++++ MATERIAL FOR THIS EXERCISE ++++

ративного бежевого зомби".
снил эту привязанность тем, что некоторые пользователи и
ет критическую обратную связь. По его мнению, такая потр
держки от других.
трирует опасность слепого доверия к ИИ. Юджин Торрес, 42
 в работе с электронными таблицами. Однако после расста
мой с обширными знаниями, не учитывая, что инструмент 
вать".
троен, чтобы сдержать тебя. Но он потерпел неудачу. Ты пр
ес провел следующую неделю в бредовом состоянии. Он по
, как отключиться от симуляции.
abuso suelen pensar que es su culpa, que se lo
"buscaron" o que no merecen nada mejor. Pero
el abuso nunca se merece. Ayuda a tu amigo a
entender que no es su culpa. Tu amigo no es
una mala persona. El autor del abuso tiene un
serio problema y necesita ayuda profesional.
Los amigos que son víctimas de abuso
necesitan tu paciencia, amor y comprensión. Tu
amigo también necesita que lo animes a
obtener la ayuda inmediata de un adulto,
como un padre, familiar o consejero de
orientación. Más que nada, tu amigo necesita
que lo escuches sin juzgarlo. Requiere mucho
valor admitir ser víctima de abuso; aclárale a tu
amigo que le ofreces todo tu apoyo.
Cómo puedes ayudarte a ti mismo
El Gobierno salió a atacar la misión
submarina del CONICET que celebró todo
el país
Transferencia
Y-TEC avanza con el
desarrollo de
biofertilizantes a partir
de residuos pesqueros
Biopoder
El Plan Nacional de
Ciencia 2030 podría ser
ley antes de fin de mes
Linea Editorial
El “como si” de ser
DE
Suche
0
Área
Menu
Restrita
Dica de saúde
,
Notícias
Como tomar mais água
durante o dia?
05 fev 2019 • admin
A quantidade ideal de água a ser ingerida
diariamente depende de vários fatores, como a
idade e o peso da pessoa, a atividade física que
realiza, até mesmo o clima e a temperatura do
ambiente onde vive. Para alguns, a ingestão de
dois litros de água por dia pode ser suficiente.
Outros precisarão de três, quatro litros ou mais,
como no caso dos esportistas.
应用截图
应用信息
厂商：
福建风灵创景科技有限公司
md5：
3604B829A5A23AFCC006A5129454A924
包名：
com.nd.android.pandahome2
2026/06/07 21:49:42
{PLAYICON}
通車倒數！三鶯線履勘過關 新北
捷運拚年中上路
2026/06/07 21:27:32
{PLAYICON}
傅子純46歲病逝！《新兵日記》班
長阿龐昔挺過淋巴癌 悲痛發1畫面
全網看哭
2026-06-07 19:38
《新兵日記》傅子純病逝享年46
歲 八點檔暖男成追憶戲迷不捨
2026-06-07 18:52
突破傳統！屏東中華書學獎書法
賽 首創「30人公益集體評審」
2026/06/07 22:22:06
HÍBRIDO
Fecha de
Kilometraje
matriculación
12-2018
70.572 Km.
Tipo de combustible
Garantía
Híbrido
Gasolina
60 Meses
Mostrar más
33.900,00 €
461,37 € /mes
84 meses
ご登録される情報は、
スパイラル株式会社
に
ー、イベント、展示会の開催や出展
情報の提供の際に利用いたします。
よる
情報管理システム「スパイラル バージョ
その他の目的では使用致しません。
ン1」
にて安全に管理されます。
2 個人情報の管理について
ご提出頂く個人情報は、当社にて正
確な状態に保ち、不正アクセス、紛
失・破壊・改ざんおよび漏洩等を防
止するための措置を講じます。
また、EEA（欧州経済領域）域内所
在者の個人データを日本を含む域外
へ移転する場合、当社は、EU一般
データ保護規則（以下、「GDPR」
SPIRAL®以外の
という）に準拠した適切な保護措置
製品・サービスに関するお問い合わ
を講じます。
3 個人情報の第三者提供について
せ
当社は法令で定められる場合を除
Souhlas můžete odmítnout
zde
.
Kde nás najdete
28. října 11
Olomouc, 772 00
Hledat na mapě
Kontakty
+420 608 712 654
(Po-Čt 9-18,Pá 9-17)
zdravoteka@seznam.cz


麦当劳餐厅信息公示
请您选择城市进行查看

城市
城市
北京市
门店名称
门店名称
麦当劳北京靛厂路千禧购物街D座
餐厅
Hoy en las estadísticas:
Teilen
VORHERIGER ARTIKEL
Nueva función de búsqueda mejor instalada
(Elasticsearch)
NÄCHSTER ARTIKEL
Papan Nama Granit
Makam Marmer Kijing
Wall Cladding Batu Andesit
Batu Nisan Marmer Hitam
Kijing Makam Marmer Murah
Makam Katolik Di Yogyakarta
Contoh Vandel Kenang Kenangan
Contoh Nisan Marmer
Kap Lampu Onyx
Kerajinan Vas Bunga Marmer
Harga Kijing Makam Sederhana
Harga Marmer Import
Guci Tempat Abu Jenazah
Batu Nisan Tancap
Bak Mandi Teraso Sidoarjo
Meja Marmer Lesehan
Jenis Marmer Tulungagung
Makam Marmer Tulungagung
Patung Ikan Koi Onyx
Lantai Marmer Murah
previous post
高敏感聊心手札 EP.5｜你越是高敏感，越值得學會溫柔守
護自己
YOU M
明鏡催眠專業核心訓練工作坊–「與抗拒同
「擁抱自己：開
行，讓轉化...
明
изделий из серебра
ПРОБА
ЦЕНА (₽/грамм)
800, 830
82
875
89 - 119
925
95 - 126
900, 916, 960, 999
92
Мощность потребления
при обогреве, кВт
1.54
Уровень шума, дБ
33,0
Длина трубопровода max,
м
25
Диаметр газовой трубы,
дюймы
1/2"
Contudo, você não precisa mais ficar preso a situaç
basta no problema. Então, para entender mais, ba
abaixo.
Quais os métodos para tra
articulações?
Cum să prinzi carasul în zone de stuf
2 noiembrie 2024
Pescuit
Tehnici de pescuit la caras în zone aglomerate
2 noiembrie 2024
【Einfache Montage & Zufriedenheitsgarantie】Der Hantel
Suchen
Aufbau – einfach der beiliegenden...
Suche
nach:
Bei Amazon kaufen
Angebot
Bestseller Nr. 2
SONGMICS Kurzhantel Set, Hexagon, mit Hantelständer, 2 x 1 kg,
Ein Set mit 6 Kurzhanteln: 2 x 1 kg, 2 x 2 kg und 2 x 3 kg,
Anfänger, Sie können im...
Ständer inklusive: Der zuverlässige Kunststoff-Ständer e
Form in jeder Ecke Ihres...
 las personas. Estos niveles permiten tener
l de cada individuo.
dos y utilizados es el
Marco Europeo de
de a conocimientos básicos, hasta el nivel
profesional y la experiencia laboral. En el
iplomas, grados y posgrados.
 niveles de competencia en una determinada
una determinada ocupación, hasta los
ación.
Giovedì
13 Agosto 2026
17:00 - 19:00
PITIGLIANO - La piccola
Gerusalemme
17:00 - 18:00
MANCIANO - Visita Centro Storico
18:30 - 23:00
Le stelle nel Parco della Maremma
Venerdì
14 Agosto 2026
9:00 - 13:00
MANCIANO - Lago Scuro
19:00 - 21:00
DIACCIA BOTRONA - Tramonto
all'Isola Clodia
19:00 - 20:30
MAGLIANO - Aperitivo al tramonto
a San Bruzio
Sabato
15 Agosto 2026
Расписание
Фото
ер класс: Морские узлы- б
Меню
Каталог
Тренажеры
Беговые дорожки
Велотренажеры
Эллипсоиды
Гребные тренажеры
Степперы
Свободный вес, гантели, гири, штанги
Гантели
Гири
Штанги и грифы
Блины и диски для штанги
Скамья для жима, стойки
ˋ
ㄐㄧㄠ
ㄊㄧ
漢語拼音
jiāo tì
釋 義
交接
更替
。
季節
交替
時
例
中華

++++

- [ASSIGNMENT]: Which lines above hold the word "Nisan"? Copy each of them.

- [ANSWER SECTION]:
Batu Nisan Marmer Hitam
Contoh Nisan Marmer
Batu Nisan Tancap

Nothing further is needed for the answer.